Copy every one of the records below, reproducing each line without any change.

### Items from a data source

▬▬▬

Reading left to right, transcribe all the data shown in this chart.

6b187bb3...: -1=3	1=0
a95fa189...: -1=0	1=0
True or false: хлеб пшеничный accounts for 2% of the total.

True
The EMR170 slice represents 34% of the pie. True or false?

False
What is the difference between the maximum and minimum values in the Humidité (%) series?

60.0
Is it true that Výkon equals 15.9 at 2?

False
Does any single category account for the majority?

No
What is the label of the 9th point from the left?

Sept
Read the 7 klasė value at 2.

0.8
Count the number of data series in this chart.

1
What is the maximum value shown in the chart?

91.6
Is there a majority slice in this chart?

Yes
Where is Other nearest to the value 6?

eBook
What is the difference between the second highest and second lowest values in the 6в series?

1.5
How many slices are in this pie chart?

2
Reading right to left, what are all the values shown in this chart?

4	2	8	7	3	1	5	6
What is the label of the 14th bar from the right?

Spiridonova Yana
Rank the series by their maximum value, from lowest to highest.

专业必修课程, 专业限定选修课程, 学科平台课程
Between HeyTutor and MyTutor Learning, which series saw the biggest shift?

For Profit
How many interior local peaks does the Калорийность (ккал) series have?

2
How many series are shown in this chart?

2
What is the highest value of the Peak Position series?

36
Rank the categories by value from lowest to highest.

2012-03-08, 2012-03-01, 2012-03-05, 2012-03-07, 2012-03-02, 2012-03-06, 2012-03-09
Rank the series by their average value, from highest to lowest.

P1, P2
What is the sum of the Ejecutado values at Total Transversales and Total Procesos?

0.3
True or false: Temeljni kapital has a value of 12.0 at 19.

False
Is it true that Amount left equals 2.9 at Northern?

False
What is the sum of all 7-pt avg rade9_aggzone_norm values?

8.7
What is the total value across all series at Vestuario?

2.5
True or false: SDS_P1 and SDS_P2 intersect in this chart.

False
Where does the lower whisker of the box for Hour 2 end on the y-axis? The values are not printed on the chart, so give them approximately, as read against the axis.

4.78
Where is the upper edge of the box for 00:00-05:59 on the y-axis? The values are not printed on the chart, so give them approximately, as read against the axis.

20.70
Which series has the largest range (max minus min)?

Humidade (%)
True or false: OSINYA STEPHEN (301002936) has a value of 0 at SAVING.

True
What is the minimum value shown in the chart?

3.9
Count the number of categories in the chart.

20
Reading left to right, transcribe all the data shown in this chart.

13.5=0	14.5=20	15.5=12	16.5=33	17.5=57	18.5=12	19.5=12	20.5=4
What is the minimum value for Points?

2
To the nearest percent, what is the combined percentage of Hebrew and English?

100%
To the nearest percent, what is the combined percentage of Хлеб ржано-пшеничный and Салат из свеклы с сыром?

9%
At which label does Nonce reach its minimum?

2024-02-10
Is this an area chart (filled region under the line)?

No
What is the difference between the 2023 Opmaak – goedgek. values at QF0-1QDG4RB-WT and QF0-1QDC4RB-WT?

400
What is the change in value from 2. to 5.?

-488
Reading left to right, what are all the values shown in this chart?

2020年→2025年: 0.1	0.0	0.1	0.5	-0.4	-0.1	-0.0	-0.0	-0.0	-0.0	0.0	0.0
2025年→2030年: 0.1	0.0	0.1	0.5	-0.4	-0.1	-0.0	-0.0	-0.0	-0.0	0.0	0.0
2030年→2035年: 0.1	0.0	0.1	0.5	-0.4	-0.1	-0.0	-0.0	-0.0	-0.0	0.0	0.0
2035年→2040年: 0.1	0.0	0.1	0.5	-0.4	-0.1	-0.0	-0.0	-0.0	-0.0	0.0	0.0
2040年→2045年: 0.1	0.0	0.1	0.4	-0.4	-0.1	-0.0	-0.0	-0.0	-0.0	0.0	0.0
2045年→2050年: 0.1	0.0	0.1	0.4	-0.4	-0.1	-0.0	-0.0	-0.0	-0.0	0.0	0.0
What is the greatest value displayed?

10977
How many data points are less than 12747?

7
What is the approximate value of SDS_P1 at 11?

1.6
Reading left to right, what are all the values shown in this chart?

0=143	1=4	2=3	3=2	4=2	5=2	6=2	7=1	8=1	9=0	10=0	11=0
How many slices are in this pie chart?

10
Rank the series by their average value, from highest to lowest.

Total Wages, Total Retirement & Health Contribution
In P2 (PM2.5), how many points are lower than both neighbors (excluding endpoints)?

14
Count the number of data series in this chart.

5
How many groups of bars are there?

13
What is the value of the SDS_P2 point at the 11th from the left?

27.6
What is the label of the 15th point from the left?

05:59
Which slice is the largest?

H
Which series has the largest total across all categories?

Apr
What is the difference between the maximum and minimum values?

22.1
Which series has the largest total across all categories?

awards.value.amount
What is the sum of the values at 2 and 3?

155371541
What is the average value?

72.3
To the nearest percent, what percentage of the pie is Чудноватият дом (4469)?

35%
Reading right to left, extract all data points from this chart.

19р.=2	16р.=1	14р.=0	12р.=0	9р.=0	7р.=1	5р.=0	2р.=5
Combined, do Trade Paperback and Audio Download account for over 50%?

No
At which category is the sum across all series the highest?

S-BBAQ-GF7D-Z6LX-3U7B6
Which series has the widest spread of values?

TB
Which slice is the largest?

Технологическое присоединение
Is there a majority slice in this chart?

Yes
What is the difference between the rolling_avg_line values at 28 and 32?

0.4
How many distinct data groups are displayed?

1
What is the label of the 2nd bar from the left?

▬▬▬

### Written solution
Reading left to right, transcribe all the data shown in this chart.

6b187bb3...: -1=3	1=0
a95fa189...: -1=0	1=0
True or false: хлеб пшеничный accounts for 2% of the total.

True
The EMR170 slice represents 34% of the pie. True or false?

False
What is the difference between the maximum and minimum values in the Humidité (%) series?

60.0
Is it true that Výkon equals 15.9 at 2?

False
Does any single category account for the majority?

No
What is the label of the 9th point from the left?

Sept
Read the 7 klasė value at 2.

0.8
Count the number of data series in this chart.

1
What is the maximum value shown in the chart?

91.6
Is there a majority slice in this chart?

Yes
Where is Other nearest to the value 6?

eBook
What is the difference between the second highest and second lowest values in the 6в series?

1.5
How many slices are in this pie chart?

2
Reading right to left, what are all the values shown in this chart?

4	2	8	7	3	1	5	6
What is the label of the 14th bar from the right?

Spiridonova Yana
Rank the series by their maximum value, from lowest to highest.

专业必修课程, 专业限定选修课程, 学科平台课程
Between HeyTutor and MyTutor Learning, which series saw the biggest shift?

For Profit
How many interior local peaks does the Калорийность (ккал) series have?

2
How many series are shown in this chart?

2
What is the highest value of the Peak Position series?

36
Rank the categories by value from lowest to highest.

2012-03-08, 2012-03-01, 2012-03-05, 2012-03-07, 2012-03-02, 2012-03-06, 2012-03-09
Rank the series by their average value, from highest to lowest.

P1, P2
What is the sum of the Ejecutado values at Total Transversales and Total Procesos?

0.3
True or false: Temeljni kapital has a value of 12.0 at 19.

False
Is it true that Amount left equals 2.9 at Northern?

False
What is the sum of all 7-pt avg rade9_aggzone_norm values?

8.7
What is the total value across all series at Vestuario?

2.5
True or false: SDS_P1 and SDS_P2 intersect in this chart.

False
Where does the lower whisker of the box for Hour 2 end on the y-axis? The values are not printed on the chart, so give them approximately, as read against the axis.

4.78
Where is the upper edge of the box for 00:00-05:59 on the y-axis? The values are not printed on the chart, so give them approximately, as read against the axis.

20.70
Which series has the largest range (max minus min)?

Humidade (%)
True or false: OSINYA STEPHEN (301002936) has a value of 0 at SAVING.

True
What is the minimum value shown in the chart?

3.9
Count the number of categories in the chart.

20
Reading left to right, transcribe all the data shown in this chart.

13.5=0	14.5=20	15.5=12	16.5=33	17.5=57	18.5=12	19.5=12	20.5=4
What is the minimum value for Points?

2
To the nearest percent, what is the combined percentage of Hebrew and English?

100%
To the nearest percent, what is the combined percentage of Хлеб ржано-пшеничный and Салат из свеклы с сыром?

9%
At which label does Nonce reach its minimum?

2024-02-10
Is this an area chart (filled region under the line)?

No
What is the difference between the 2023 Opmaak – goedgek. values at QF0-1QDG4RB-WT and QF0-1QDC4RB-WT?

400
What is the change in value from 2. to 5.?

-488
Reading left to right, what are all the values shown in this chart?

2020年→2025年: 0.1	0.0	0.1	0.5	-0.4	-0.1	-0.0	-0.0	-0.0	-0.0	0.0	0.0
2025年→2030年: 0.1	0.0	0.1	0.5	-0.4	-0.1	-0.0	-0.0	-0.0	-0.0	0.0	0.0
2030年→2035年: 0.1	0.0	0.1	0.5	-0.4	-0.1	-0.0	-0.0	-0.0	-0.0	0.0	0.0
2035年→2040年: 0.1	0.0	0.1	0.5	-0.4	-0.1	-0.0	-0.0	-0.0	-0.0	0.0	0.0
2040年→2045年: 0.1	0.0	0.1	0.4	-0.4	-0.1	-0.0	-0.0	-0.0	-0.0	0.0	0.0
2045年→2050年: 0.1	0.0	0.1	0.4	-0.4	-0.1	-0.0	-0.0	-0.0	-0.0	0.0	0.0
What is the greatest value displayed?

10977
How many data points are less than 12747?

7
What is the approximate value of SDS_P1 at 11?

1.6
Reading left to right, what are all the values shown in this chart?

0=143	1=4	2=3	3=2	4=2	5=2	6=2	7=1	8=1	9=0	10=0	11=0
How many slices are in this pie chart?

10
Rank the series by their average value, from highest to lowest.

Total Wages, Total Retirement & Health Contribution
In P2 (PM2.5), how many points are lower than both neighbors (excluding endpoints)?

14
Count the number of data series in this chart.

5
How many groups of bars are there?

13
What is the value of the SDS_P2 point at the 11th from the left?

27.6
What is the label of the 15th point from the left?

05:59
Which slice is the largest?

H
Which series has the largest total across all categories?

Apr
What is the difference between the maximum and minimum values?

22.1
Which series has the largest total across all categories?

awards.value.amount
What is the sum of the values at 2 and 3?

155371541
What is the average value?

72.3
To the nearest percent, what percentage of the pie is Чудноватият дом (4469)?

35%
Reading right to left, extract all data points from this chart.

19р.=2	16р.=1	14р.=0	12р.=0	9р.=0	7р.=1	5р.=0	2р.=5
Combined, do Trade Paperback and Audio Download account for over 50%?

No
At which category is the sum across all series the highest?

S-BBAQ-GF7D-Z6LX-3U7B6
Which series has the widest spread of values?

TB
Which slice is the largest?

Технологическое присоединение
Is there a majority slice in this chart?

Yes
What is the difference between the rolling_avg_line values at 28 and 32?

0.4
How many distinct data groups are displayed?

1
What is the label of the 2nd bar from the left?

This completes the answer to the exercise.